A Via Campesina, que reúne 200 milhões de camponeses em todo o mundo, deve usar o espaço para lançar uma Campanha Global pela Reforma Agrária, defendendo processos que venham da base e criticando outros de contra-reforma. O receio da articulação, no entanto, é que o Fórum Terra, Território e Dignidade não esteja ainda garantido, em termos estruturais e de recursos, assim como a presença dos movimentos no encontro oficial. Numa carta dirigida à diretoria da FAO e ao governo brasileiro, a Via Campesina afirma que ambos são responsáveis pela realização do encontro da sociedade civil.

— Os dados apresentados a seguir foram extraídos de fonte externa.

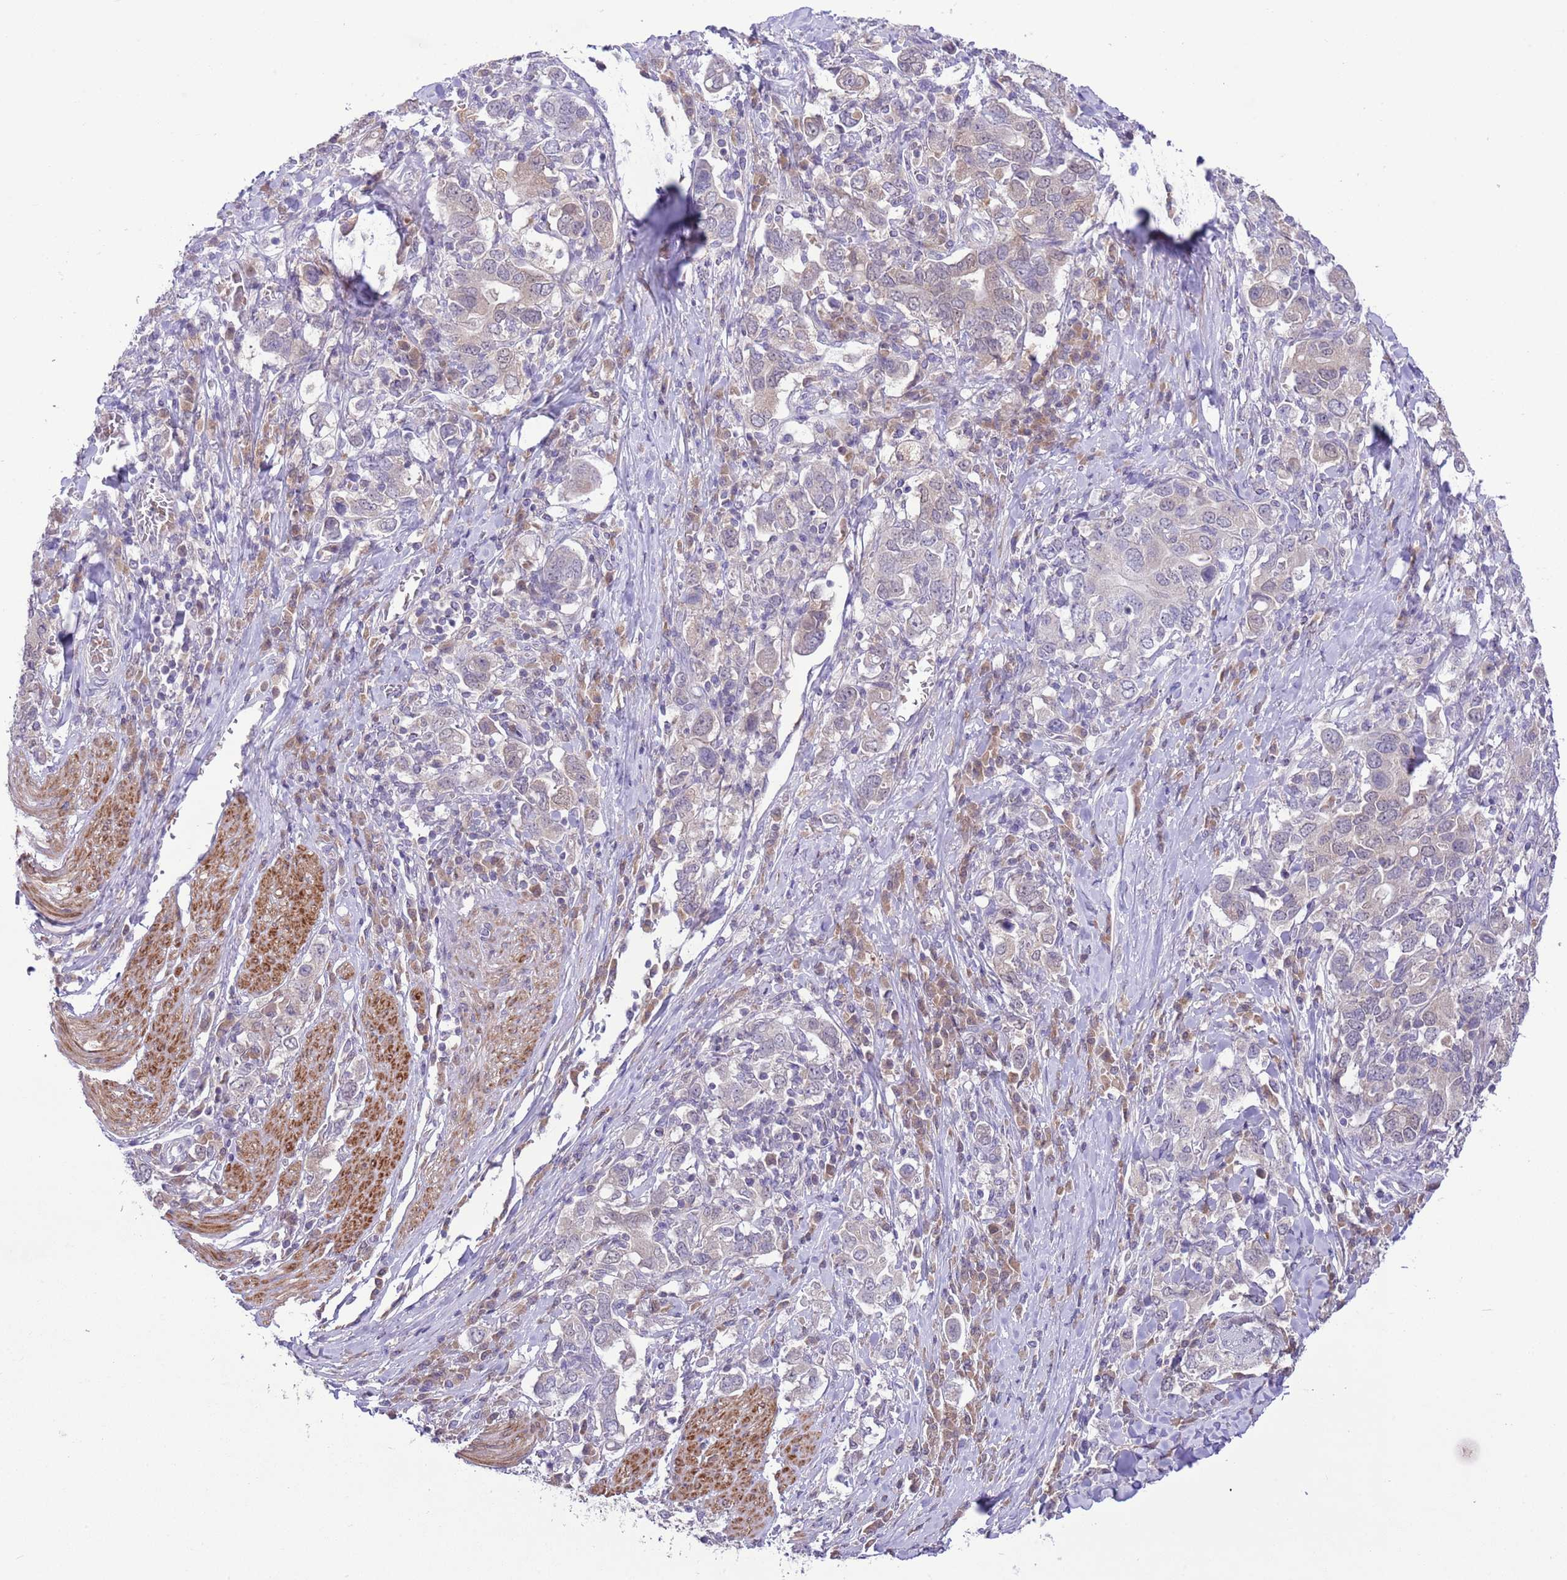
{"staining": {"intensity": "negative", "quantity": "none", "location": "none"}, "tissue": "stomach cancer", "cell_type": "Tumor cells", "image_type": "cancer", "snomed": [{"axis": "morphology", "description": "Adenocarcinoma, NOS"}, {"axis": "topography", "description": "Stomach, upper"}, {"axis": "topography", "description": "Stomach"}], "caption": "Immunohistochemical staining of human stomach cancer (adenocarcinoma) displays no significant staining in tumor cells.", "gene": "GALK2", "patient": {"sex": "male", "age": 62}}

“Uma reunião oficial dos governos do mundo no Brasil sem a presença dos camponeses seria um monólogo oficialista que não levaria em conta o principal ator que luta e necessita de reforma agrária”, disse Fausto Torres, da Via Campesina da Nicarágua e membro da Coordenação Latino-americana de Organizações do Campo. Nesta quinta, aqui em Caracas, o ministro do Desenvolvimento Agrário declarou que o governo brasileiro garantirá a participação da sociedade civil na Conferência mesmo que outros governos não contribuam no aporte de recursos.
Outra preocupação dos movimentos é acerca da correlação de forças interna à FAO. Segundo o representante da organização das Nações Unidas, são pouquíssimos os países que estão dispostos a retomar a agenda da reforma agrária nesta concepção.
“Graças ao Brasil e a Filipinas, o tema reapareceu. Mas não é automático que a posição tomada seja diferente da do Banco Mundial, por exemplo. Talvez seja pior. O conteúdo político do plano de ação será dos governos. Estamos criando pontes para a sociedade civil, mas há poucos apoiando o processo. Se não conseguirmos reverter este quadro, será um desperdício histórico”, acredita Paolo Groppo.
“O êxito da Conferência depende da pressão que a sociedade civil e os movimentos sociais fizerem sobre os Estados. Temos que aproveitar este momento rico da América Latina para que o processo da reforma agrária se realize e avance. Mas isso não vai acontecer se não voltarmos às ruas, fizermos ocupações, pressionarmos com ação”, conclui Alberto Ercílio Broch.
Integração sul-americana
Além de participar do lançamento do Banco Agrícola Venezuelano – criado pelo governo para financiar as atividades agropecuárias na Venezuela, que importa cerca de 80% da sua necessidade alimentar – o ministro Miguel Rosseto teve nesta quinta-feira uma reunião com o presidente Hugo Chávez para planejar uma reunião entre os dois países e o governo da Bolívia, que deve acontecer em abril, em La Paz. O encontro pós- conferência de Porto Alegre deve debater experiências de economia solidária, de desenvolvimento rural e produção agropecuária no continente.